For this tutorial, we will use the Xenova/whisper-tiny.en model, but feel free to choose one of the other whisper models from the Model Database Hub. Let’s create our pipeline with:

let transcriber = await pipeline('automatic-speech-recognition', 'Xenova/whisper-tiny.en');

Next, let’s load an audio file and convert it to the format required by Transformers.js:

// Load audio data
let url = 'https://huggingface.co/datasets/Xenova/transformers.js-docs/resolve/main/jfk.wav';
let buffer = Buffer.from(await fetch(url).then(x => x.arrayBuffer()))

// Read .wav file and convert it to required format
let wav = new wavefile.WaveFile(buffer);
wav.toBitDepth('32f'); // Pipeline expects input as a Float32Array
wav.toSampleRate(16000); // Whisper expects audio with a sampling rate of 16000
let audioData = wav.getSamples();
if (Array.isArray(audioData)) {
  if (audioData.length > 1) {
    const SCALING_FACTOR = Math.sqrt(2);

    // Merge channels (into first channel to save memory)
    for (let i = 0; i < audioData[0].length; ++i) {
      audioData[0][i] = SCALING_FACTOR * (audioData[0][i] + audioData[1][i]) / 2;
    }
  }

  // Select first channel
  audioData = audioData[0];
}

Finally, let’s run the model and measure execution duration.

let start = performance.now();
let output = await transcriber(audioData);
let end = performance.now();
console.log(`Execution duration: ${(end - start) / 1000} seconds`);
console.log(output);

You can now run the application with node index.js. Note that when running the script for the first time, it may take a while to download and cache the model. Subsequent requests will use the cached model, and model loading will be much faster.

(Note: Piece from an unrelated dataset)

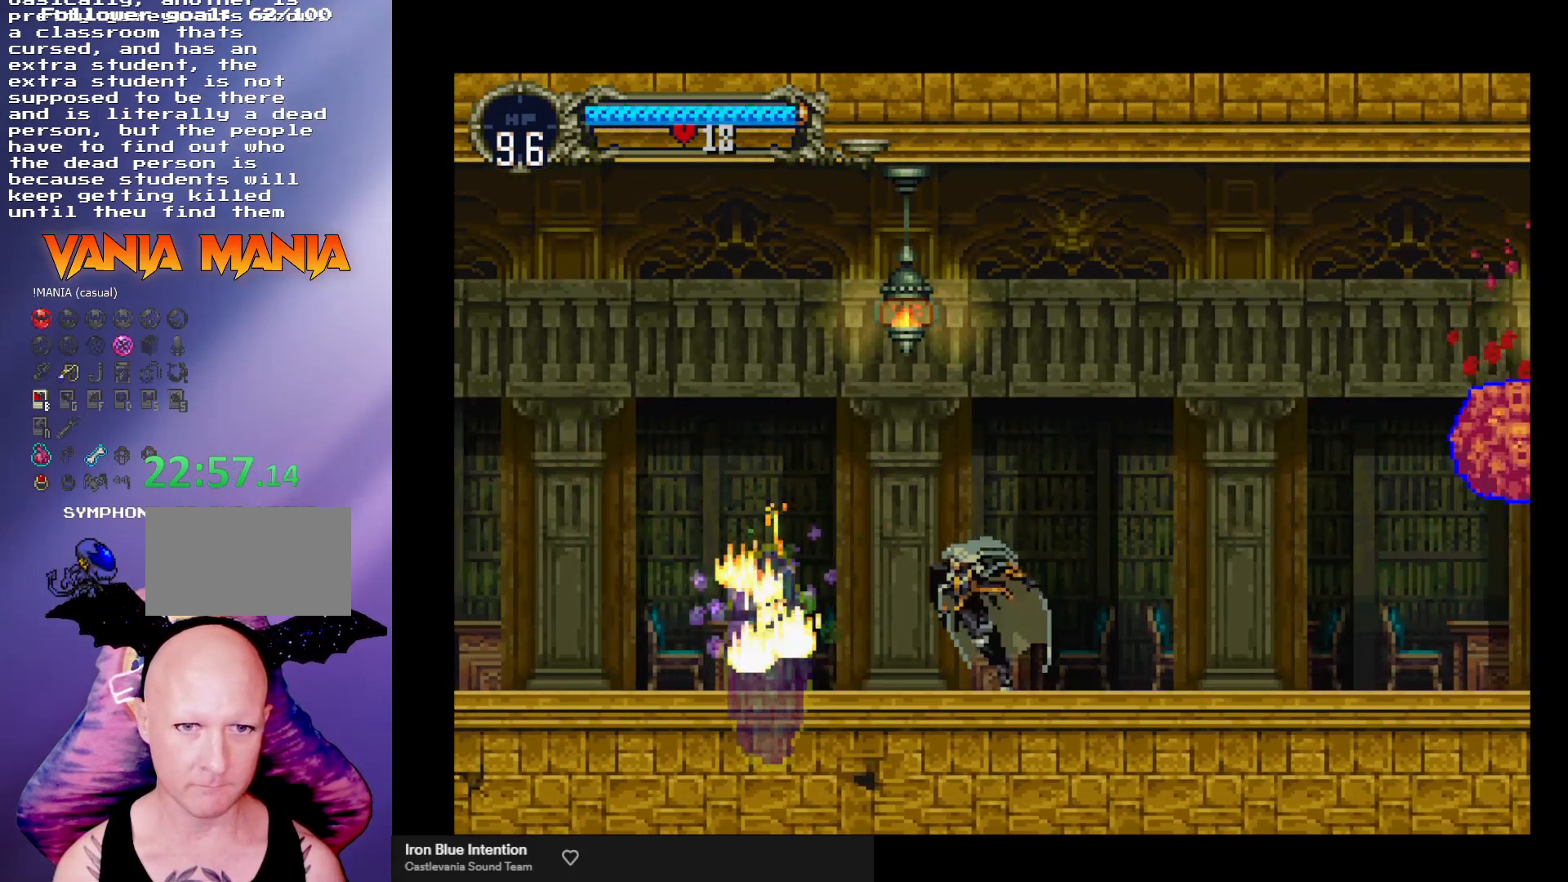
{"buttons": ["B", "Y"], "left_stick": "center", "events": [[100, "left_stick", "center"], [133, "B", "down"], [167, "Y", "down"], [200, "Y", "up"], [233, "B", "up"], [267, "B", "down"], [300, "Y", "down"], [367, "Y", "up"], [400, "B", "up"], [467, "B", "down"], [467, "Y", "down"]]}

You should see output similar to:

Execution duration: 0.6460317999720574 seconds
{
  text: ' And so my fellow Americans ask not what your country can do for you. Ask what you can do for your country.'
}

That’s it! You’ve successfully created a Node.js application that uses Transformers.js for speech recognition with Whisper. You can now use this as a starting point for your own applications.